Caudovirales have six know types of terminal ends. Phages use these different terminal ends to recognize their own DNA, rather than the DNA of their host’s. Most phages from this order package the DNA in a procapsid from concatemeric (repeating) DNA molecules that are frequently the result of rolling circular replication mechanisms. For P7 bacteriophages (that belong to the species of P1 bacteriophages) the mechanism of packaging is one that is called headful packaging, using a pac site. The pac site is where the terminase can initiate packaging. This leads to phages that have chromosomes that are terminally redundant and circularly permuted. An analysis of the terminals should confirm this.
After some research it seems there are two approaches of characterizing the termini of phages. The first one, that also was recommended by Professor Nilsson, is to use the software Geneious to look for regions of higher coverage. Since the terminal ends are repeats it is expected that this regions also have higher coverage. This should be combined with comparing the phage genome with a similar bacteriophage that has already been characterized, to be able to pinpoint the terminal repeats.
The second approach is to use the software PhageTerm. This software is freely available and uses the same principal as described above, by looking at regions of the data with a significantly higher number of reads compared to the rest of the genome. The advantage is that, unlike using Geneious which require experience to determine the terminals, PhageTerm uses a theoretical and statistical framework to determine the terminal repeats. Other advantages of PhageTerm are that it has been specifically investigated with Illumina technologies, tested with a range of de novo assembled bacteriophages and developed for dsDNA bacteriophages.
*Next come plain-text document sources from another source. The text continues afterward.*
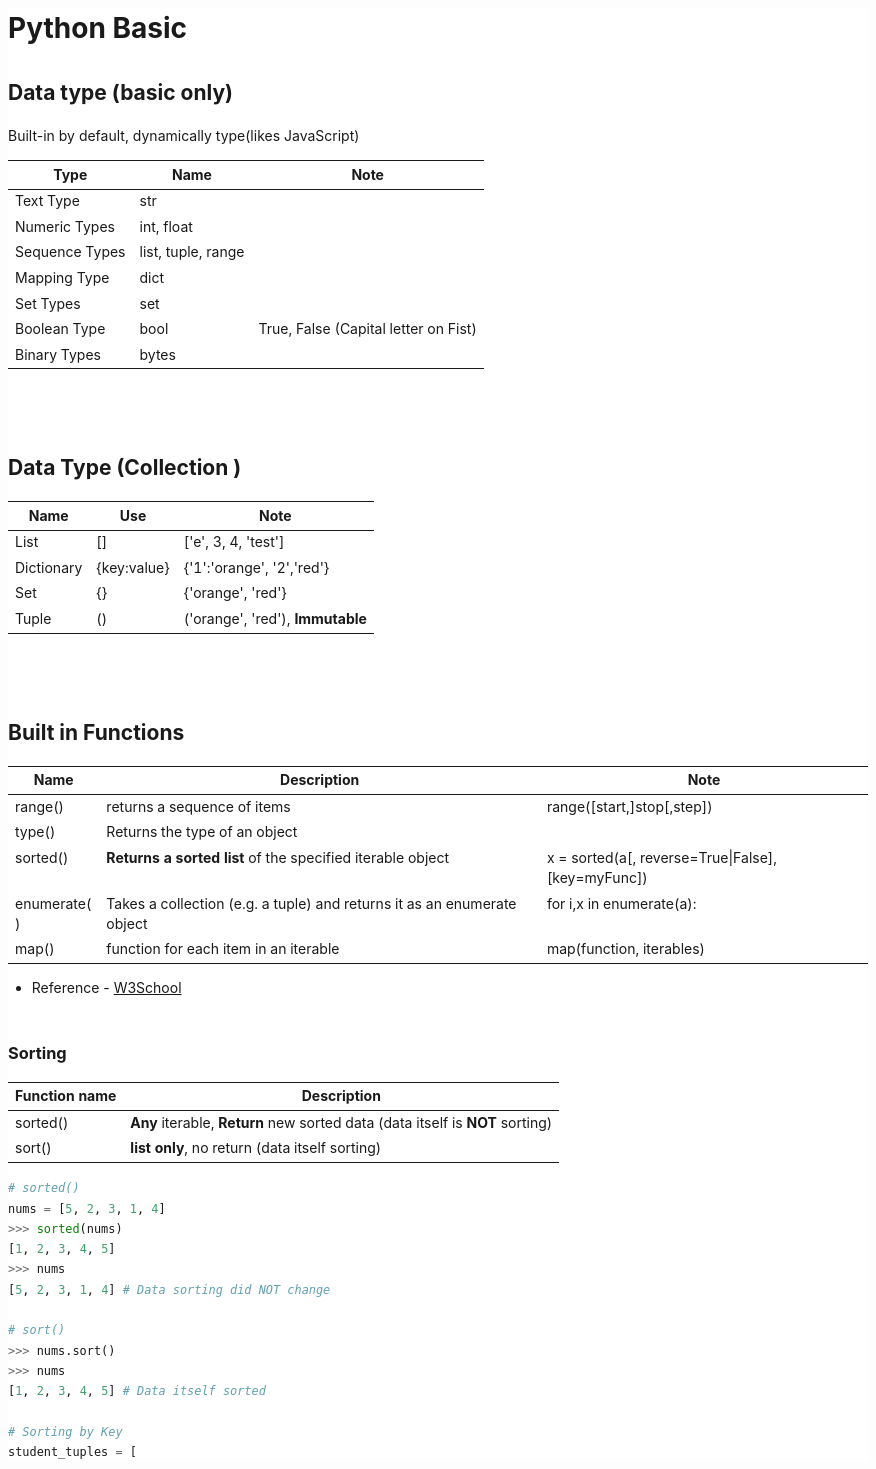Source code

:# Python Basic

## Data type (basic only)
Built-in by default, dynamically type(likes JavaScript)

 Type | Name |Note
---   | ---  | ---
Text Type |	str |
Numeric Types |	int, float|
Sequence Types|	list, tuple, range |
Mapping Type |	dict |
Set Types |	set |
Boolean Type |	bool | True, False (Capital letter on Fist)|
Binary Types |	bytes |

<br><br>

## Data Type (Collection )
 Name | Use | Note
---   | ---  | ---
List  |  []  | ['e', 3, 4, 'test']
Dictionary | {key:value} |  {'1':'orange', '2','red'} 
Set | {} | {'orange', 'red'} 
Tuple | () | ('orange', 'red'), **Immutable** 

<br><br>


## Built in Functions
Name | Description | Note 
---  | --- | ---
range() | returns a sequence of items | range([start,]stop[,step]) 
type() | Returns the type of an object |
sorted() | **Returns a sorted list** of the specified iterable object| x = sorted(a[, reverse=True\|False], [key=myFunc])
enumerate() | Takes a collection (e.g. a tuple) and returns it as an enumerate object |for i,x in enumerate(a):
map() |  function for each item in an iterable | map(function, iterables)

* Reference - [W3School](https://www.w3schools.com/python/python_ref_functions.asp)
<br><br>

### Sorting 
Function name| Description
--- | ---
sorted() | **Any** iterable, **Return** new sorted data (data itself is **NOT** sorting)
sort() | **list only**, no return (data itself sorting)
```Python
# sorted()
nums = [5, 2, 3, 1, 4]
>>> sorted(nums)
[1, 2, 3, 4, 5]
>>> nums
[5, 2, 3, 1, 4] # Data sorting did NOT change

# sort()
>>> nums.sort()
>>> nums
[1, 2, 3, 4, 5] # Data itself sorted

# Sorting by Key
student_tuples = [
```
PhageTerm is developed by researchers at the Pasteur Institute and the institute also hosts PhageTerm on a Galaxy wrapper. This instance of PhageTerm was used to analyze the terminals of the genome assembled phage genome. The paired-end data and the assembled genome were given as inputs, with the default settings (seed length = 20, peak surrounding region = 20, limit coverage = 250). This resulted in a report [PDF] that put the starting position of the terminal repeats at 13344 and the ending position at 13592, which makes the terminal repeats 248 bps long. PhageTerm also classifies the ends as redundant and non permuting. If I understand the report correctly it identifies the genome as belonging to a T7 bacteriophage, but this needs to be discussed with professor Nilsson, since the information we were given was that genome should belong to a P7 bacteriophage. The difference between P1/p7 bacteriophages and T7 bacteriophages are that the chromosome ends of P1/P7 phages are permuted and the chromosome ends of T7 phages are not permuted.
PhageTerm also generates a file containing the phage genome sequence reorganized according to termini positions. It is unclear if we should proceed with this new reorganized file of the genome or continue with the genome that was assembled with SPAdes. This also needs to be discussed with professor Nilsson.